[Annotation records]
++++++++++++++++++++
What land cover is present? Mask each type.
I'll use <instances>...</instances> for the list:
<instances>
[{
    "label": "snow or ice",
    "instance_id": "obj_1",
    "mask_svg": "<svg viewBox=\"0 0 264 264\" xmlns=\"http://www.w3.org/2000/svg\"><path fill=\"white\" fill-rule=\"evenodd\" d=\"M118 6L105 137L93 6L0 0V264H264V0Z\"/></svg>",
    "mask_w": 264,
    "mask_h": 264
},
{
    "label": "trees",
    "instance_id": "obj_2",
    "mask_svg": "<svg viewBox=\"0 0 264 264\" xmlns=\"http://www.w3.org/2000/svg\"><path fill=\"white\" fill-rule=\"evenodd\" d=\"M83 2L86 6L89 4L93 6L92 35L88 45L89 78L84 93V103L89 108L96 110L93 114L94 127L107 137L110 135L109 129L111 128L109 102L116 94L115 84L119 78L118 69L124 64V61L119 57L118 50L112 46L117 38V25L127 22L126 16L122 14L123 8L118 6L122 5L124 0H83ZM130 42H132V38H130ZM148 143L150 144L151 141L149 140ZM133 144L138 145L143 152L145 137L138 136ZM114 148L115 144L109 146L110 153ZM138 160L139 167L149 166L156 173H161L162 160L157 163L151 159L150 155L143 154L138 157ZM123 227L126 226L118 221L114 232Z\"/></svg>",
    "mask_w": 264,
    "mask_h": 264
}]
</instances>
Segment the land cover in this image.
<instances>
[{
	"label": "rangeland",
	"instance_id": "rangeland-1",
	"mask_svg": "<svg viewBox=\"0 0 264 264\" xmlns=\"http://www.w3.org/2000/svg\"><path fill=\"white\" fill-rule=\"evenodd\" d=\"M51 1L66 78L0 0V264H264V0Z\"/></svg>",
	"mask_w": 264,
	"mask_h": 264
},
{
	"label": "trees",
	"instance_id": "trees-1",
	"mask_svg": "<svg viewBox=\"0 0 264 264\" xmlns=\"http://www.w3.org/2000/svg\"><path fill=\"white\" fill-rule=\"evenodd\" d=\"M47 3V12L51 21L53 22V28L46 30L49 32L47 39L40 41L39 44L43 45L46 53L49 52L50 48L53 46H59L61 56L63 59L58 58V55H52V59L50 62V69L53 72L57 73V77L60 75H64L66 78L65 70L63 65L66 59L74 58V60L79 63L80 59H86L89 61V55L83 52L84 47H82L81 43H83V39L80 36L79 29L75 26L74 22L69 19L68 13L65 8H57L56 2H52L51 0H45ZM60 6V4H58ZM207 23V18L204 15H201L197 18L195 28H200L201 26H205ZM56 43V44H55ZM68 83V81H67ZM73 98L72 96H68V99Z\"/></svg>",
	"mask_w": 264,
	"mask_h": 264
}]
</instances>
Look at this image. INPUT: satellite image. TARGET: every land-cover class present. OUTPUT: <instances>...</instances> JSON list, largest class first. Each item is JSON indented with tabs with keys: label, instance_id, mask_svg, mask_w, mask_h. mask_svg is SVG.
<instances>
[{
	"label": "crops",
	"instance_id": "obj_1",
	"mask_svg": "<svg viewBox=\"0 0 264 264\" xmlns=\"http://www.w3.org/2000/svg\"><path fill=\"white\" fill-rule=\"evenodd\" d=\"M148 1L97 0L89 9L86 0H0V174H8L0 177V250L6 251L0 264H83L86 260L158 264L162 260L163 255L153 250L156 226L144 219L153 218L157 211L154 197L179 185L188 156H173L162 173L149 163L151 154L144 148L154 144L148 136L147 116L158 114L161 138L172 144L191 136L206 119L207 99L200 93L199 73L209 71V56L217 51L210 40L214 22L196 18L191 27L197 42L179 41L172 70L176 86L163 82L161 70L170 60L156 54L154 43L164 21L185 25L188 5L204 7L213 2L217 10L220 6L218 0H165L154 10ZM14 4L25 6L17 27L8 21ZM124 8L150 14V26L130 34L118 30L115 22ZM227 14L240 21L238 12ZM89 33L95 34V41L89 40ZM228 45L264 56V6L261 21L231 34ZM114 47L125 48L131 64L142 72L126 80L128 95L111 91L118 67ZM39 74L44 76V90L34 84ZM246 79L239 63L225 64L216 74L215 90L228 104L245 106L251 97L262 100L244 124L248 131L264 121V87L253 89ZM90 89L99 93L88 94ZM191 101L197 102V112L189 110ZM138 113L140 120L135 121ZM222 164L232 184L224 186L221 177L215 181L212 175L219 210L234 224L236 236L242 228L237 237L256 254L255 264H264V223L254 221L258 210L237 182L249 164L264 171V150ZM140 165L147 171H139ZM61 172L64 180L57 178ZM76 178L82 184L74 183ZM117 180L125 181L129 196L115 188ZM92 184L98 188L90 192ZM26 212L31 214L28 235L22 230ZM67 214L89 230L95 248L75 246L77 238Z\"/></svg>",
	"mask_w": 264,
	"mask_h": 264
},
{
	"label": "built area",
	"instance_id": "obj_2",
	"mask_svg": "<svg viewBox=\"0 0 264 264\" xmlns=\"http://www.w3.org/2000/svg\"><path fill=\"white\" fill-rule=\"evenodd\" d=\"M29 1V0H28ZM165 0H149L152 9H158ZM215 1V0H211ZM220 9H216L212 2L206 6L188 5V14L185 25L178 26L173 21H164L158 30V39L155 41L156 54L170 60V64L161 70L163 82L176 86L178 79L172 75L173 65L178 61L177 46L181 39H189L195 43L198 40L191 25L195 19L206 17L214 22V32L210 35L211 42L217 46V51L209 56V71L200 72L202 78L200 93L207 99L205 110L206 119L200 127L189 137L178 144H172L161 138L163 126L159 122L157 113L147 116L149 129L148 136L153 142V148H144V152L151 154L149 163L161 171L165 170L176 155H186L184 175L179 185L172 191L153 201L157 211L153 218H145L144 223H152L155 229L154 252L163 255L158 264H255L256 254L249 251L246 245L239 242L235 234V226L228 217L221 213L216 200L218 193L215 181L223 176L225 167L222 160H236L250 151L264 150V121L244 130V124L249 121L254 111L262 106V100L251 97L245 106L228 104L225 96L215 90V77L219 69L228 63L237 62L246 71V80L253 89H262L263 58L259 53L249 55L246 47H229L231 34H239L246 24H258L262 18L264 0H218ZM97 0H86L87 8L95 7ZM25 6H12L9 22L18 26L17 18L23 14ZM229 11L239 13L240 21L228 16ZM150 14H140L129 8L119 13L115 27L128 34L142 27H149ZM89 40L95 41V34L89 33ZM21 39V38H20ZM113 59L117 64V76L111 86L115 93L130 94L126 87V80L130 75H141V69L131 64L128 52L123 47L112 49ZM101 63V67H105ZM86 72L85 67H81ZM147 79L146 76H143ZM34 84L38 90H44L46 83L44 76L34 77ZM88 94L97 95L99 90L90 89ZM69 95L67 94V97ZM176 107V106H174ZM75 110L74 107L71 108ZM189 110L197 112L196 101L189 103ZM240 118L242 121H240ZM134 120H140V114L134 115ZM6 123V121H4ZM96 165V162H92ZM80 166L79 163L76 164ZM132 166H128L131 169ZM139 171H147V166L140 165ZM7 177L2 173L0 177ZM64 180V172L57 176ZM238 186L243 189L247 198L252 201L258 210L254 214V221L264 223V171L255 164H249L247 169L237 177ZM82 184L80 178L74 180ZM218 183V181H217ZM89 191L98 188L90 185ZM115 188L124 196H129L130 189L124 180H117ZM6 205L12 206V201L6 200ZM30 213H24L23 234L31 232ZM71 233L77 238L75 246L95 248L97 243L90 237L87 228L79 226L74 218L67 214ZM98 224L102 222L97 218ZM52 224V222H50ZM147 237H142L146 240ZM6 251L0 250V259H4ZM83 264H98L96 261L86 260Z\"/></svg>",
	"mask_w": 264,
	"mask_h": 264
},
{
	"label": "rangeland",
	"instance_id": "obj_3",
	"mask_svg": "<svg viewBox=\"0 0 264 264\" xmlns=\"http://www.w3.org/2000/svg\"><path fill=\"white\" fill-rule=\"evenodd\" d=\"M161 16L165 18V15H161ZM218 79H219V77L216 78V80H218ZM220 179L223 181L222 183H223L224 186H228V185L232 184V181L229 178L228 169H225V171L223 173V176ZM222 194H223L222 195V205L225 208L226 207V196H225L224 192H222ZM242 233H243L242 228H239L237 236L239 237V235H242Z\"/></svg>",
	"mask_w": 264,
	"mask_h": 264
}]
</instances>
++++++++++++++++++++
- _EXERCISE DESCRIPTION_:
Identify every line in the items above that contains the word "image", matching case, and copy each of those lines.

- _RESULT FOR THIS EXERCISE_:
Segment the land cover in this image.
Look at this image. INPUT: satellite image. TARGET: every land-cover class present. OUTPUT: <instances>...</instances> JSON list, largest class first. Each item is JSON indented with tabs with keys: label, instance_id, mask_svg, mask_w, mask_h. mask_svg is SVG.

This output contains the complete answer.